According to company officials, the beauty of their system is that it is both more affordable and more flexible than traditional CSP technology.
“This is not a power plant, it’s an energy solution,” said Pinchas Doron, chief technology officer of the Rehovot, Israel-based firm, to reporters invited to attend the event.
Tulip’s solar thermal technology has been configured in compact, modular units of 100kWe each, which are fed by 52 heloistats. The tower itself stands 120 feet.
AORA's innovative energy generating system is designed to require less land and less water while generating more usable power and heat than other solar energy systems.

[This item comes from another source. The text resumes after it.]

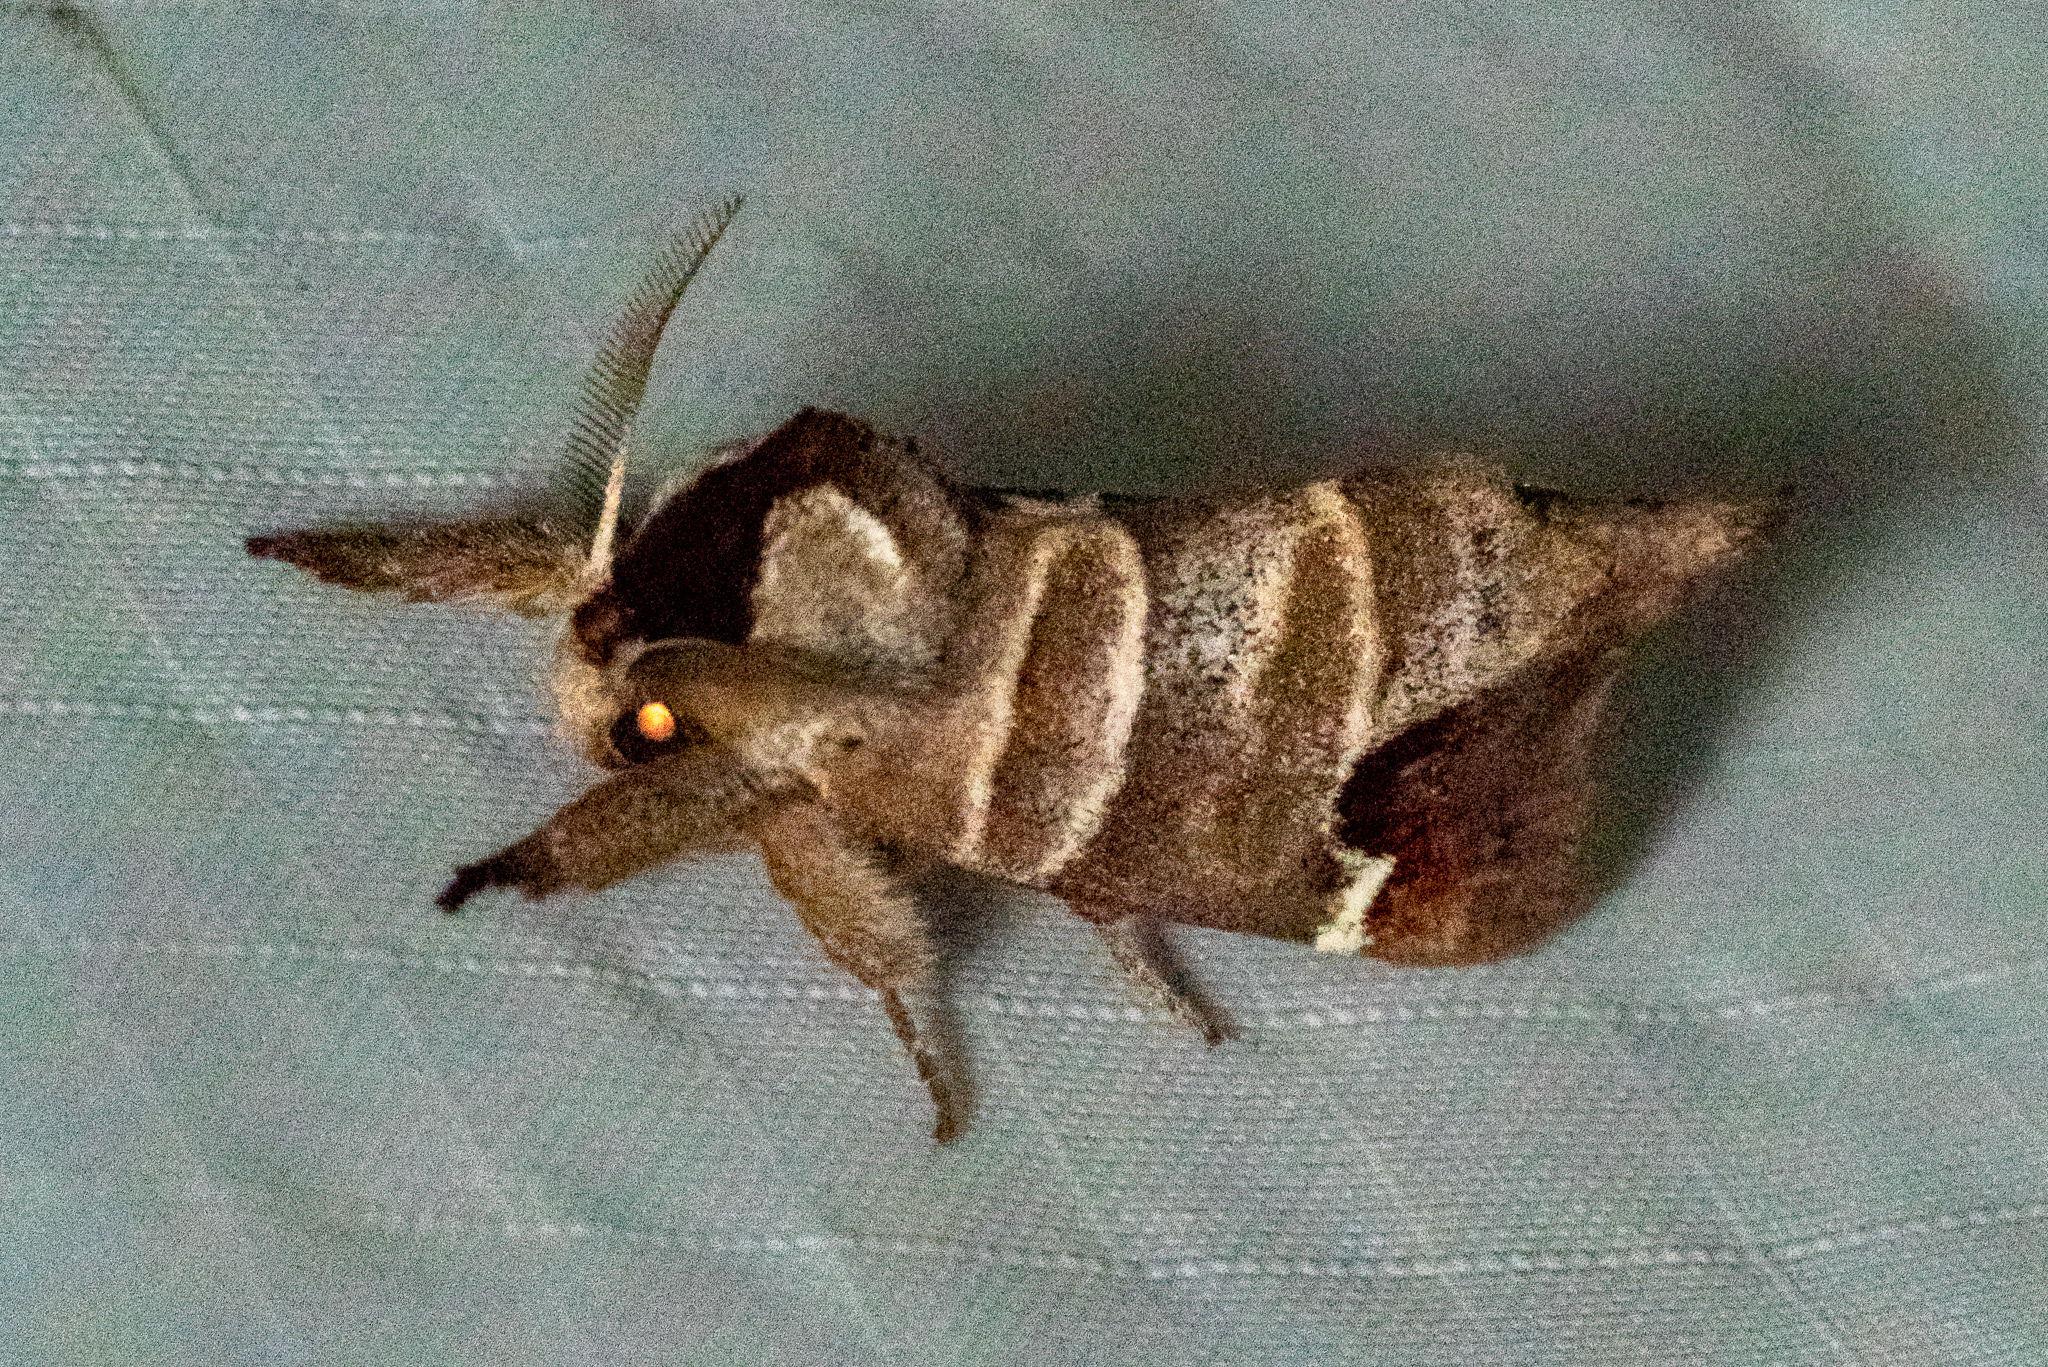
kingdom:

The company's hybrid approach enables the system to run not only on solar radiation, but on almost any alternative fuel as well, including biogas, biodiesel and natural gas. This enables a variety of operation modes – from solar-only mode, where electricity is supplied from ample sunlight, to hybrid-mode, where fuel helps generate electricity when sunlight is insufficient, such as when it is cloudy, to fuel-only mode during night hours or heavily overcast periods, thereby guaranteeing an uninterrupted power supply 24 hours a day.
In addition to producing electricity, the Almeria plant also produces 170 kW of heat as a byproduct, which will be used to power a desalination plant. The station was constructed over a period of seven months, and is designed for a minimum economic lifespan of 25 years.
The first AORA power station was constructed in Kibbutz Samar, Israel.
"We are very excited to complete construction on our second power station, and we look forward to demonstrating our unique ability to provide our customers with uninterrupted, 24/7 clean-power," said Zev Rosenzweig, AORA's CEO.
"Our technology and scalable solution can be easily customized for a variety of applications and environments and I believe this demonstration unit will be quickly followed by additional installations in Spain and around the world," Rosenzweig added.